■ **Work task 1**
Please give again, word for word, the lines of the records below, from the first line of the records to the line with "Verpasse keine Highlights.", both included.

Undergraduate Program Associate Dean Jeffrey Furman, Senior Associate Dean of Programs Barbara Bickart (top right), and Senior Associate Dean of Faculty Anita Carson led the curriculum overhaul that involved . more than 60 professors and staffers at BU Questrom School of Business
Overhauling the curriculum of a business school is highly challenging work. Professors invested in their courses often dig in to fight change if their class scheduled are altered or put completely on the chopping block.
Updating a business school curriculum typically requires multiple levels of approval from different stakeholders, including university officials outside the B-school. And then there are the inevitable student and market expectations to insure that grads leave the school with relevant skills for future employers.
That’s why curriculum reform tends to be slow, incremental, and highly negotiated.
REDESIGNING QUESTROM’S UNDERGRADUATE BUSINESS EXPERIENCE
In the past three years, a trio of professors at Boston University’s Questrom School of Business have been confronting these challenges and more in overhauling an undergraduate business curriculum for the first time in 30 years.

■ **Work task 2**
Transcribe the whole passage above on the Questrom curriculum overhaul, word for word.

■ **Source records**

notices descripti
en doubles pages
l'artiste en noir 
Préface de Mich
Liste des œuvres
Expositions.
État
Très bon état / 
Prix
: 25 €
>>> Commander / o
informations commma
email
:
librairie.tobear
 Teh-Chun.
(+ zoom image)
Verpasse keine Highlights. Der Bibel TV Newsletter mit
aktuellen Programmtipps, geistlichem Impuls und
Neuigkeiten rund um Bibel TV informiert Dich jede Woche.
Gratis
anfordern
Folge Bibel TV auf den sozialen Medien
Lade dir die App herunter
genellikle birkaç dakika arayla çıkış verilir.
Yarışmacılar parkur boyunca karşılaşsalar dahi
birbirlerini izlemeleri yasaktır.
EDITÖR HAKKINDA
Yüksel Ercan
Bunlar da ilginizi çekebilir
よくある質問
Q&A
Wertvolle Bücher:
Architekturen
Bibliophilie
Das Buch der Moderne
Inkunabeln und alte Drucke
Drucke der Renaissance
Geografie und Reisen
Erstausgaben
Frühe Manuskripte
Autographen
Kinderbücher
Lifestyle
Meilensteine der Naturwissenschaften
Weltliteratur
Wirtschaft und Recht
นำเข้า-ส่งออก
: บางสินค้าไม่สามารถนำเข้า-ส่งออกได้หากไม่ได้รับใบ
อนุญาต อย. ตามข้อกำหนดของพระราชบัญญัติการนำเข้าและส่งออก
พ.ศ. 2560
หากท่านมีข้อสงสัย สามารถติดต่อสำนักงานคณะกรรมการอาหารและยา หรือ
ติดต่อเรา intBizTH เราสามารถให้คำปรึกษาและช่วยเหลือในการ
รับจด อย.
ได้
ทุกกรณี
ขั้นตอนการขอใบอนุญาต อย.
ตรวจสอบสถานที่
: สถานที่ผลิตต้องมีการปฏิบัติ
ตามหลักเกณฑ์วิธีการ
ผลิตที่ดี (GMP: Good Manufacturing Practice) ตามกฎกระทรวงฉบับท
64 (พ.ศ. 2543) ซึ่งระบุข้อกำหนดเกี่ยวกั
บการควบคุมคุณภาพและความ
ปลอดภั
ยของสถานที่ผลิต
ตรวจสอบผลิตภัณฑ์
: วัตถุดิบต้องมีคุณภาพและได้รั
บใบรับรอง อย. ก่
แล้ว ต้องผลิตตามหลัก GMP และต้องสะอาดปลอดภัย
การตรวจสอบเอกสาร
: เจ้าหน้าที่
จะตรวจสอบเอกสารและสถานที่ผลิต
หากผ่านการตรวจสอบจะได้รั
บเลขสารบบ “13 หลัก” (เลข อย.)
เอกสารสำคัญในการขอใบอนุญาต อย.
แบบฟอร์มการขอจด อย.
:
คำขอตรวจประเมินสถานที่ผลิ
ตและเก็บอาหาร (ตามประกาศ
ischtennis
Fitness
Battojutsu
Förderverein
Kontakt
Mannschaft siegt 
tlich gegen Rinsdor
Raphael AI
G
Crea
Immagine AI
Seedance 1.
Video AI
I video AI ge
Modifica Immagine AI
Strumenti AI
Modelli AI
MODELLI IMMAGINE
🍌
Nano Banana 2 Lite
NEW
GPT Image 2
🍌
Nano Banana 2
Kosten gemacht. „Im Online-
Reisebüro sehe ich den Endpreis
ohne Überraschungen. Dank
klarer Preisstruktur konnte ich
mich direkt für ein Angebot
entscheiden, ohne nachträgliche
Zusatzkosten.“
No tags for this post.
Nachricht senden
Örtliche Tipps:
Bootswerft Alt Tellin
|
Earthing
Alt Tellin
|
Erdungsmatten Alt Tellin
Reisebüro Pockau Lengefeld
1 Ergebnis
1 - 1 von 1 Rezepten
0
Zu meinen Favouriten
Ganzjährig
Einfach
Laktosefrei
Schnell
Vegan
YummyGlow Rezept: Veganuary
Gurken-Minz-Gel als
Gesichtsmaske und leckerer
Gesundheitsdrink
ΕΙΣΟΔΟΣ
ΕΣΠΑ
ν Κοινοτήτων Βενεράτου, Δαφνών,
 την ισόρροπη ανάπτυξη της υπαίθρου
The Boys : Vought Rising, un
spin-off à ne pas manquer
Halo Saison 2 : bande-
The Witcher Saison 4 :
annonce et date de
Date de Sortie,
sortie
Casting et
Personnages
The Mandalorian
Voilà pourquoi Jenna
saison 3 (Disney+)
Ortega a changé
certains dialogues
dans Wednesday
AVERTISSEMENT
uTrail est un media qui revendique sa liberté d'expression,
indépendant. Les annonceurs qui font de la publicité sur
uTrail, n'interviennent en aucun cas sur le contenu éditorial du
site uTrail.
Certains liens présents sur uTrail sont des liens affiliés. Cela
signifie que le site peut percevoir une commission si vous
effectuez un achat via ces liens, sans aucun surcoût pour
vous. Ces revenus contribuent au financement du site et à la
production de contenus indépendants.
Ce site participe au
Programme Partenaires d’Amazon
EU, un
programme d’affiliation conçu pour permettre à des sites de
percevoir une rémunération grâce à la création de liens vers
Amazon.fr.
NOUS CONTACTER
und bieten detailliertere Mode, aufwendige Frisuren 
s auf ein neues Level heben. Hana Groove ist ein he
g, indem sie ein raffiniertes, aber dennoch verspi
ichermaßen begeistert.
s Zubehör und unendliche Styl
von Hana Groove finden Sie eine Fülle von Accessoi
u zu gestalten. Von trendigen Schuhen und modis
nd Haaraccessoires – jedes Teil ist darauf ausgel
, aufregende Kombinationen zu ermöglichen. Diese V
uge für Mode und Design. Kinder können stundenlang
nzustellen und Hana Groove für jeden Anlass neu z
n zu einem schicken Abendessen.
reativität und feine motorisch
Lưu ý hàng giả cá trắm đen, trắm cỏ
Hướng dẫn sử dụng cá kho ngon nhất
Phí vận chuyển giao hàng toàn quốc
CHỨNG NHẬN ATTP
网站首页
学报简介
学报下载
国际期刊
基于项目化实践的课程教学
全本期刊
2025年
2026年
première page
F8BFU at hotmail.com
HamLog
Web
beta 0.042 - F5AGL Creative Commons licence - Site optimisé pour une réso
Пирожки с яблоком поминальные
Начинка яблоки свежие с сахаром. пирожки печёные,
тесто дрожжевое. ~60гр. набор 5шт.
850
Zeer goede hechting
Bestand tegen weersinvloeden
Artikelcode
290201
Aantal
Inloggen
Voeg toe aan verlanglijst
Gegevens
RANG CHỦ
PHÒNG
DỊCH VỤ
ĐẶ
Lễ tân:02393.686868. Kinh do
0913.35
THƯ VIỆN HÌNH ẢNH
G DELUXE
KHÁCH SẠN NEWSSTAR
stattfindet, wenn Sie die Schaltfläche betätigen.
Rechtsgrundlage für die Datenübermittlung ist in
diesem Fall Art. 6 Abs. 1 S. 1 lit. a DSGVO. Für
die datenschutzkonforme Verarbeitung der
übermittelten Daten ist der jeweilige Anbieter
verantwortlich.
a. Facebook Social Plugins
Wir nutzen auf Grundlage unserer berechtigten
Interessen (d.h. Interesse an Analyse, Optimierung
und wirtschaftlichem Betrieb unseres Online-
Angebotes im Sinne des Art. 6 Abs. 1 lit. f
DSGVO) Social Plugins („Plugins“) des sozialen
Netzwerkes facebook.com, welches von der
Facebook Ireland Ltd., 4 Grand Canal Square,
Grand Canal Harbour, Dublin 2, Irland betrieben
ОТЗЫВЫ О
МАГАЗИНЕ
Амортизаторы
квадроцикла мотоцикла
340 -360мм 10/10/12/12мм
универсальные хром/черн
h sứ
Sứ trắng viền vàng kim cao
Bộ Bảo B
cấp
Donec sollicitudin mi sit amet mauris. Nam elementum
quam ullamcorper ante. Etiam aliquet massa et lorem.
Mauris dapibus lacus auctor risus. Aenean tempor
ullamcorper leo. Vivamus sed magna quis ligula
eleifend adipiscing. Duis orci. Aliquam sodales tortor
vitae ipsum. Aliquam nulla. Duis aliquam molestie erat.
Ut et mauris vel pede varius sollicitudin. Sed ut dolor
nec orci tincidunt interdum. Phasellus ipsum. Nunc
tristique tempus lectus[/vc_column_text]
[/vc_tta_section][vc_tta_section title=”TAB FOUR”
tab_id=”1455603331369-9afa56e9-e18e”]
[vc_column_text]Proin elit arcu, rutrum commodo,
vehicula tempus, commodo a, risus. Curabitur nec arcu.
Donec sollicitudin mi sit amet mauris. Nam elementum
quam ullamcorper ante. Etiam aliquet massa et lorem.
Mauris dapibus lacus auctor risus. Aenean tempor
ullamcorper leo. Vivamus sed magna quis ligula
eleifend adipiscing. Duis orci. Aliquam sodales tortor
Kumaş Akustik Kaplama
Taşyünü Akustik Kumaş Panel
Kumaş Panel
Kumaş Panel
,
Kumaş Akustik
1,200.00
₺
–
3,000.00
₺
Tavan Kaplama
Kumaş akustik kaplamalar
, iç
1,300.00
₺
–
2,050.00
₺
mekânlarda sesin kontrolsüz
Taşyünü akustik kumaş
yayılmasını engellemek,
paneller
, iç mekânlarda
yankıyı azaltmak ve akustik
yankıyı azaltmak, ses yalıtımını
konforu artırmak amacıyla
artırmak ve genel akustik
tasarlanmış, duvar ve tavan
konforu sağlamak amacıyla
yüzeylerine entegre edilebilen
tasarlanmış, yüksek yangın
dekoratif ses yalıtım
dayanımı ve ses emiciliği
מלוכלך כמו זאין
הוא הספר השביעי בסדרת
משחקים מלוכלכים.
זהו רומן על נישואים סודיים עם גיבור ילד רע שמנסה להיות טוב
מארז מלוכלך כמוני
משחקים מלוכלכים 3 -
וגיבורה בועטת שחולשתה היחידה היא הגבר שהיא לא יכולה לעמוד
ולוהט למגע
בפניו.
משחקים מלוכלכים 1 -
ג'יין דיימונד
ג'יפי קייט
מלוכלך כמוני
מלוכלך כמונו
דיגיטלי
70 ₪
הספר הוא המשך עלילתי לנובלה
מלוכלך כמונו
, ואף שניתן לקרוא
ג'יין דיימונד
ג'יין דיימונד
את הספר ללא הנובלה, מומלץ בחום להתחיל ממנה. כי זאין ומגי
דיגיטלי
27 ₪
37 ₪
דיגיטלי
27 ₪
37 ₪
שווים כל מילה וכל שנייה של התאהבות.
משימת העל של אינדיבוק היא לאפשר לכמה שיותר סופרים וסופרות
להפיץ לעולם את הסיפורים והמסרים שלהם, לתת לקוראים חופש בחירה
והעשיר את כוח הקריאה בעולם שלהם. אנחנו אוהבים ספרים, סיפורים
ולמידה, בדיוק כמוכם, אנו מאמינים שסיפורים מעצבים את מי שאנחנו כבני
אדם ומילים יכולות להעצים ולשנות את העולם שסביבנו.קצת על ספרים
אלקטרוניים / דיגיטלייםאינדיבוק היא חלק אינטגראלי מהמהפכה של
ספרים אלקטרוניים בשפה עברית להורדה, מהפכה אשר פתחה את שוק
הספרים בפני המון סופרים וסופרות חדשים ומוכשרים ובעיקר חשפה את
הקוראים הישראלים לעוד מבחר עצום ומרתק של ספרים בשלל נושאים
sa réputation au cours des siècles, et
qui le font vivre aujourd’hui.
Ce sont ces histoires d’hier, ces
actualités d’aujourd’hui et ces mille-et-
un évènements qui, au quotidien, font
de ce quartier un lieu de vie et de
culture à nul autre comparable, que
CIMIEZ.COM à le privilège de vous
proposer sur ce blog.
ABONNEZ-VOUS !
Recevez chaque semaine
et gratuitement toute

■ **Exercise response 1**
notices descripti
en doubles pages
l'artiste en noir 
Préface de Mich
Liste des œuvres
Expositions.
État
Très bon état / 
Prix
: 25 €
>>> Commander / o
informations commma
email
:
librairie.tobear
 Teh-Chun.
(+ zoom image)
Verpasse keine Highlights. Der Bibel TV Newsletter mit

■ **Exercise response 2**
Undergraduate Program Associate Dean Jeffrey Furman, Senior Associate Dean of Programs Barbara Bickart (top right), and Senior Associate Dean of Faculty Anita Carson led the curriculum overhaul that involved . more than 60 professors and staffers at BU Questrom School of Business
Overhauling the curriculum of a business school is highly challenging work. Professors invested in their courses often dig in to fight change if their class scheduled are altered or put completely on the chopping block.
Updating a business school curriculum typically requires multiple levels of approval from different stakeholders, including university officials outside the B-school. And then there are the inevitable student and market expectations to insure that grads leave the school with relevant skills for future employers.
That’s why curriculum reform tends to be slow, incremental, and highly negotiated.
REDESIGNING QUESTROM’S UNDERGRADUATE BUSINESS EXPERIENCE
In the past three years, a trio of professors at Boston University’s Questrom School of Business have been confronting these challenges and more in overhauling an undergraduate business curriculum for the first time in 30 years.